◆ TASKS TO PERFORM ◆
A. From the NBA journeymen article below, reproduce the passage that begins at the words "Gatling was never" and stops after the words "from that season.".
B. According to the NBA journeymen article below, how many teams did Tyrone Corbin play for over his career?

Let's face it, we all know who they are.
They're the yeomen, the unsung heroes. Many times they're the guys who just fill out the roster, the 12th, 13th, 14th man. Sometimes they're the kings of the 10-day contract.
Yes, the life of a journeyman isn't exactly glamorous. Many times, it's all guts and no glory. But for some, they've made quite a career out of being traveling players who hone their skill. Some contributed key roles to championship teams, others became stars who just never found a home.
But they all served a purpose, and every single team has those guys. They're the glue that holds those teams together.
So here are the 25 best journeymen in NBA history,
Note: For this slideshow, players who spent their careers with four or more teams (including ABA) are eligible.
Gatling was never on a great team, but he had some serviceable years during his long career.
He spent his first four years with the Warriors but moved around during the rest of his career between Dallas, New Jersey, Milwaukee, Orlando, Detroit, Cleveland and Miami.
His best year by far was 1996-97, when he averaged 19 points and seven rebounds in 47 games between Dallas and New Jersey despite only starting once. He was never able to recapture the magic from that season.
Perhaps the most outstanding stat about Tyrone Corbin's career is that he was traded from Cleveland to Phoenix in 1987 with Kevin Johnson and a draft pick that was eventually Dan Majerle.
Either way, Corbin enjoyed a long career between nine teams (including two stints in Atlanta and Sacramento).
Like Gatling, Corbin enjoyed some good years.
The two years he spent in Minnesota on the expansion Timberwolves were the best years of Corbin's career. He started all but two games for the Timberwolves, including 18.0 points and seven rebounds per game in 1990-91. He wandered around as a veteran for the rest of his career, finishing up north of the border in Toronto.

◆ DATA SECTION ◆
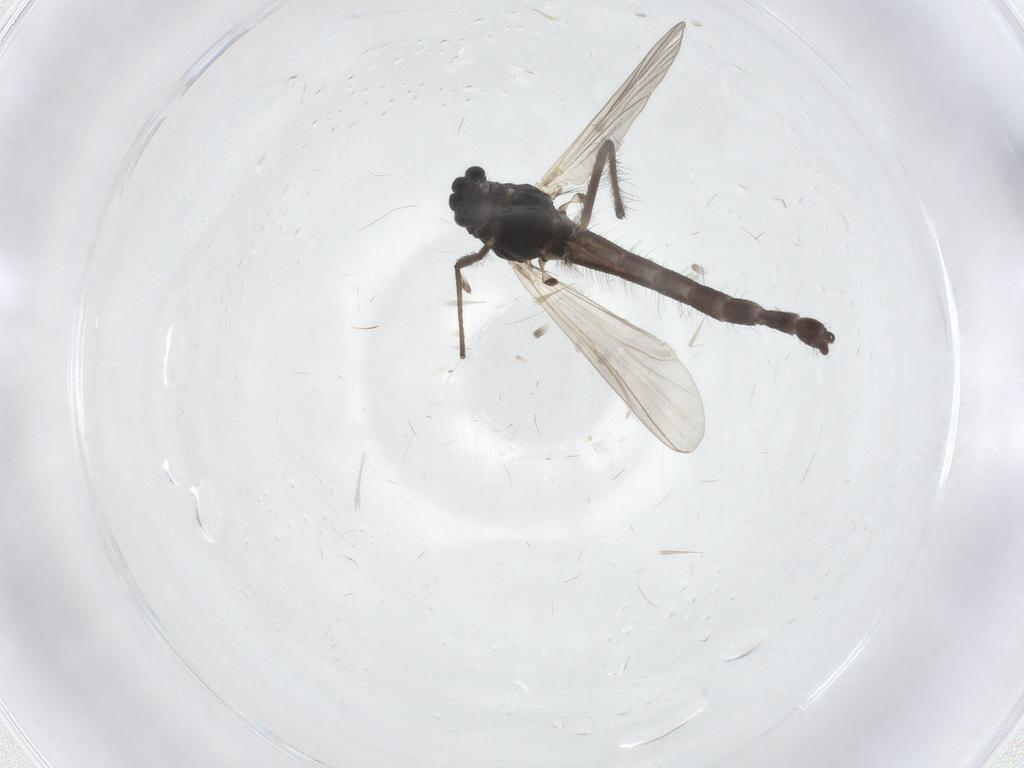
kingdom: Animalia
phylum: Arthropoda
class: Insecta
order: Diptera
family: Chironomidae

--

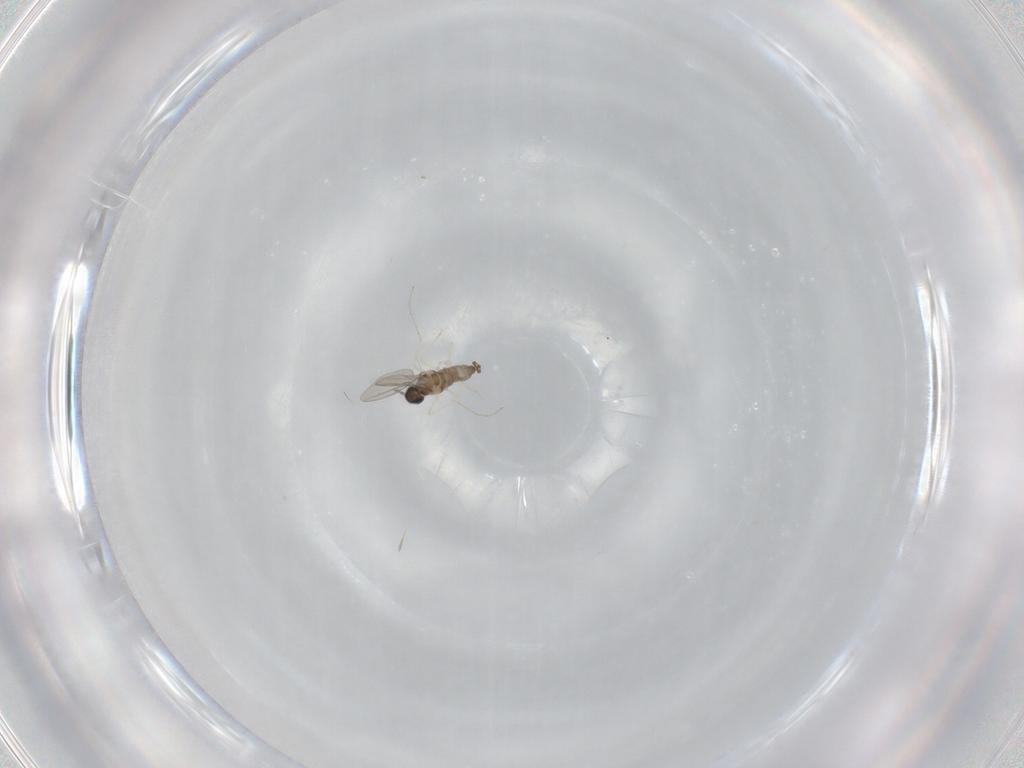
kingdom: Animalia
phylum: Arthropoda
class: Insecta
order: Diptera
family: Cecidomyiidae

==

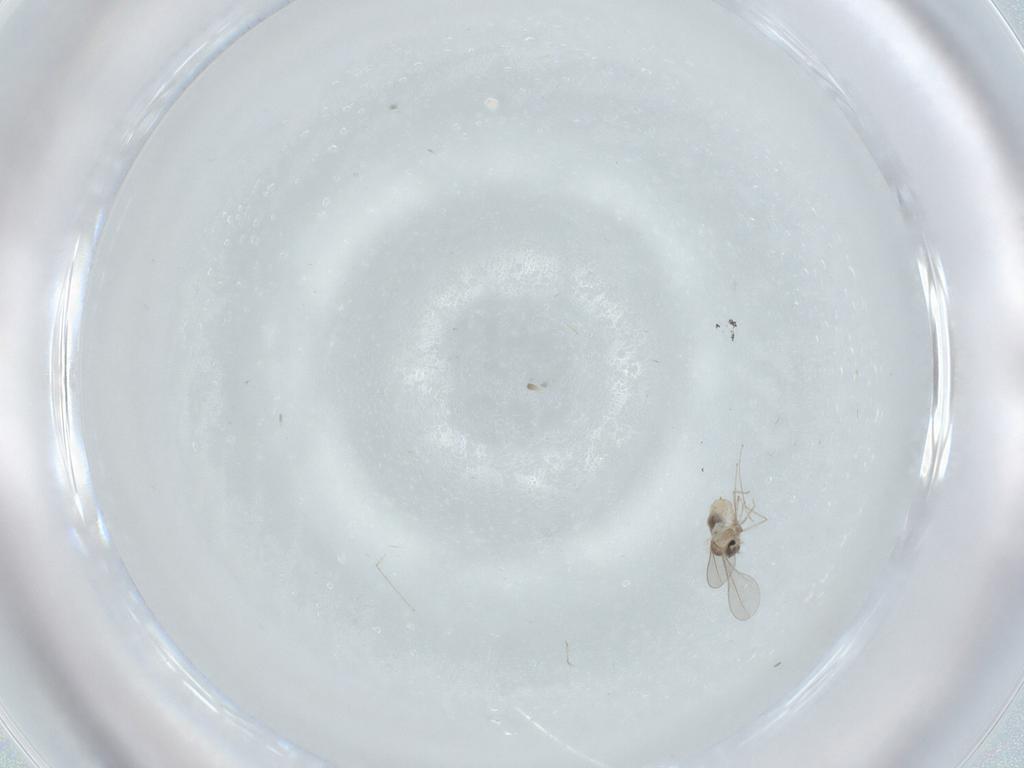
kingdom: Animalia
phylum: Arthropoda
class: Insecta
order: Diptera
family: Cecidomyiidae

◆ IN RESPONSE ◆
A.
Gatling was never on a great team, but he had some serviceable years during his long career.
He spent his first four years with the Warriors but moved around during the rest of his career between Dallas, New Jersey, Milwaukee, Orlando, Detroit, Cleveland and Miami.
His best year by far was 1996-97, when he averaged 19 points and seven rebounds in 47 games between Dallas and New Jersey despite only starting once. He was never able to recapture the magic from that season.

B. Nine teams, including two stints in Atlanta and Sacramento.